Palerme a une communauté d’expatriés vaste et active. Je me sens en sécurité dans mon quartier.
J’ai un bon ami qui vit près de la gare locale, à environ 30 minutes à pied de mon appartement. Je retourne de sa maison tout le temps tard à minuit, et il n’y a pas de stress – je ne marche pas avec mes clés à la main.
Mon appartement est d’environ 1 100 pieds carrés et je paie environ 800 $ par mois, plus des frais de condominium de 100 $.
Il est devenu complètement meublé et est magnifique. J’ai trois ensembles de portes françaises qui s’ouvrent sur trois balcons séparés. Les sols sont du terrazzo avec des motifs de bordure, et il y a des médaillons au plafond de 12 pieds de haut. Ma salle de bain est spacieuse, ce qui est difficile à trouver en Italie, où les douches ont souvent la taille d’une cabine téléphonique.

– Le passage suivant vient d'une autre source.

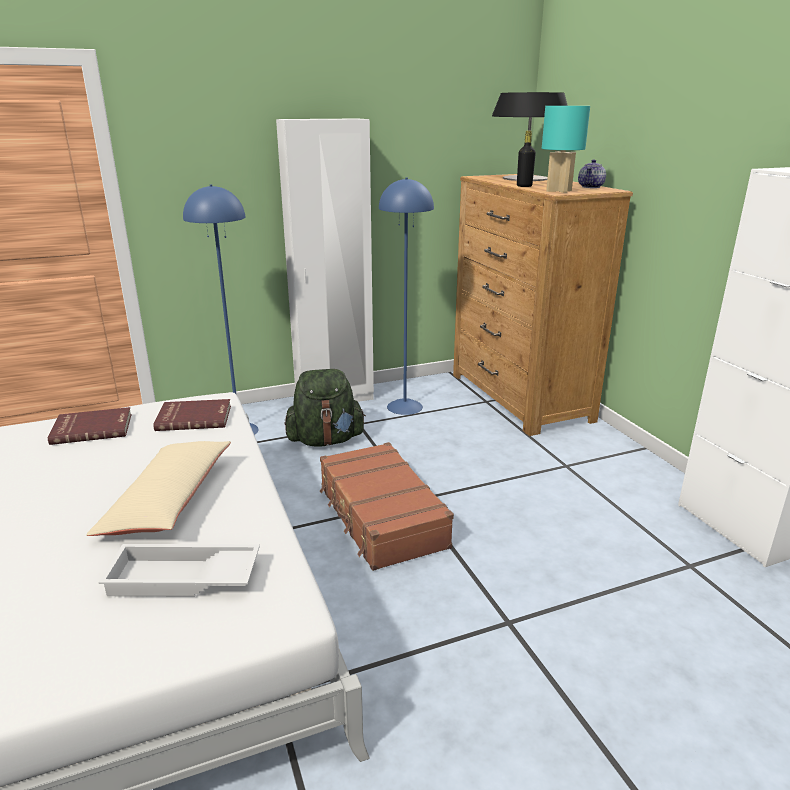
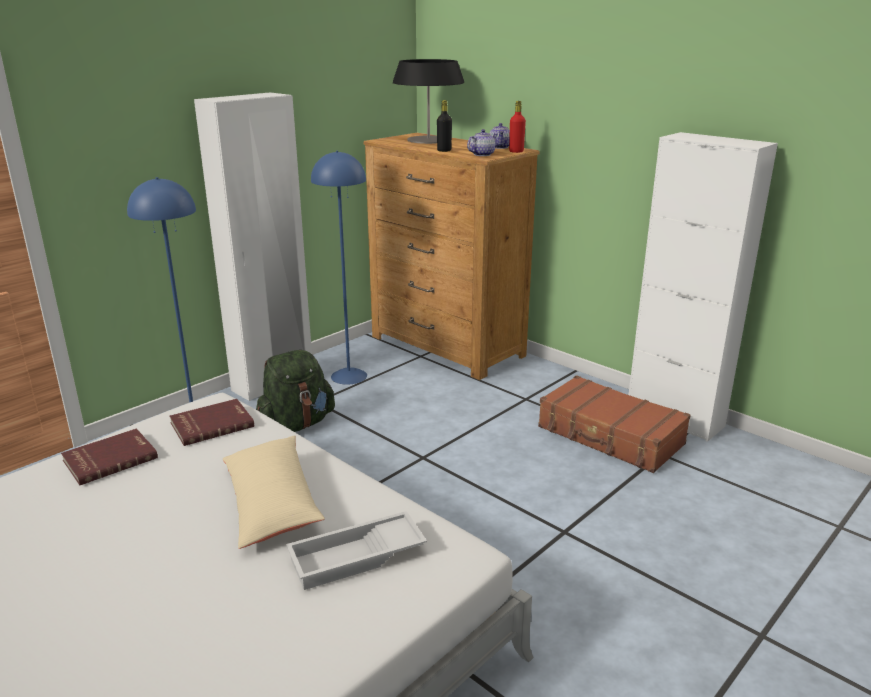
camera: 25 degrees left, 0 degrees up
brown suitcase [320,442,454,571] -> brown suitcase moved to [538,375,691,473]
turquoise table lamp [542,106,590,193] -> teapot [467,129,497,156]
none -> red bottle [509,101,526,153]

L’immeuble remonte au début des années 1930. Bien qu’il soit vieux, par rapport à certains autres bâtiments en Italie, il est relativement nouveau.
La vie est plus abordable en Italie
Je ne pouvais pas me permettre mon style de vie si je retournais aux États-Unis. Je reçois 1 500 $ par mois en sécurité sociale. Il ne suffit pas de couvrir le loyer à Denver, mais à l’étranger, il couvre facilement mon logement et bien plus encore.
Les dépenses quotidiennes sont abordables à Palerme. J’adore pouvoir aller à l’épicerie et ne pas casser la banque. Vous pouvez acheter des tomates, des aubergines, des courgettes, des tomates séchées au soleil et tout le reste pour une chanson.
Les soins de santé sont également beaucoup plus abordables en Italie. En 2024, en voyageant en Tunisie, je me suis cassé le pied. À mon retour en Italie, j’avais deux séries de radiographies et deux rendez-vous avec un spécialiste orthopédique, et le coût total était inférieur à 150 $.
À l’époque, je n’étais même pas sur le système national de soins de santé. Maintenant que je suis citoyen italien, je suis entièrement couvert, ce qui signifie qu’il n’y a pas de frais pour les soins généraux. Si j’ai besoin de voir un spécialiste, comme un dermatologue, je pourrais payer environ 40 $.
Je suis plus heureux en Italie que je ne le serais jamais aux États-Unis
Vivant en Italie, je fais une nouvelle découverte chaque jour. Ce sentiment d’émerveillement et de joie est devenu une partie régulière de ma vie.
J’ai l’impression d’avoir dépassé beaucoup de gens et de lieux aux États-Unis. Ne vous méprenez pas, mes amis et ma famille me manquent désespérément, surtout mes enfants. Mais ils sont tous capables de voyager, et ils préfèrent beaucoup me rendre visite dans un endroit amusant que de prendre un verre dans un bar à Denver.
Ma qualité de vie s’est améliorée en Italie. Je marche presque partout, donc ma tension artérielle, mon poids et ma cholestérol sont en meilleur état. Je mange mieux, j’ai fait de nouveaux amis, j’ai réduit les dépenses, et surtout, je suis heureux.